Dolor y rabia. Todas las palabras que fluyen y las que no fluyen están atravesadas por el dolor y la rabia. Los nombres de las víctimas, sus rostros, sus barbas candado sobre la piel marrón, y los rostros que no vemos, los de los pocos nombres femeninos que quedaron ocultos detrás de la palabra “gay”, que siempre quedan ocultos detrás de esa palabra. ¿Habrá sido Kimberly una lesbiana? ¿Habrá sido Shane una trans? ¿Cuántas trans perdieron su nombre con su vida? ¿Amanda era Amanda o su nombre era en masculino hasta que una bala se llevó su pulso y dejó a la intemperie su cadáver y su documento?
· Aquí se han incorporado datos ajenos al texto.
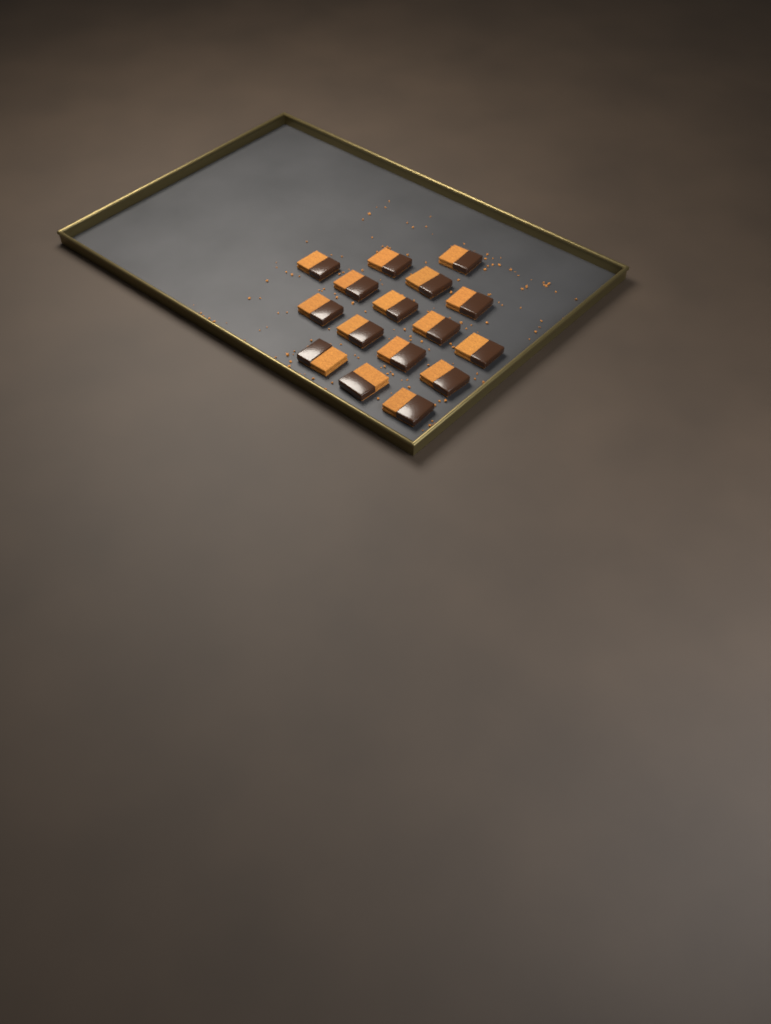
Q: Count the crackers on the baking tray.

La masacre de Orlando es la suma de todos los odios contra los que oponemos nuestros cuerpos disidentes, sudacas, travas, maricas, tortas, cada vez que salimos a la calle tiznados de brillo y abrigados de besos. Era noche de salsa y de merengue, de bachata y reguetón, noche latina, una noche para que disfruten quienes saben que sus vidas valen menos aun en Orlando donde el español o el espanglish es lengua mayoritaria, esos cuerpos racializados saben que importan infinitamente menos que los blancos, mucho menos aun si no cumplen con la heterosexualidad obligatoria. Era noche de fiesta y fue de sangre. Y un hilo de rabia y dolor se tensa a lo largo del continente y con los nombres que empiezan a aparecer de las víctimas de Orlando recitamos también los nuestros, los que sabemos porque comunitariamente rescatamos del olvido: Pepa Gaitán, Diana Sacayán, Noelia Ruiz –trava asesinada en Mendoza la misma noche en que masivamente dijimos ¡Ni una menos!. Y los que no sabemos pero nos debemos, los diez cadáveres apilados después de que un macho entrara a disparar en un boliche queer de Xapala, en México; otras dos travestis asesinadas en este país a los largo de mayo, cada adolescente que se suicida en silencio porque no tolera la máquina de violencia de la heterosexualidad obligatoria aun con matrimonio igualitario, aun con los gestos lavados mil veces del supuesto “gay friendly”.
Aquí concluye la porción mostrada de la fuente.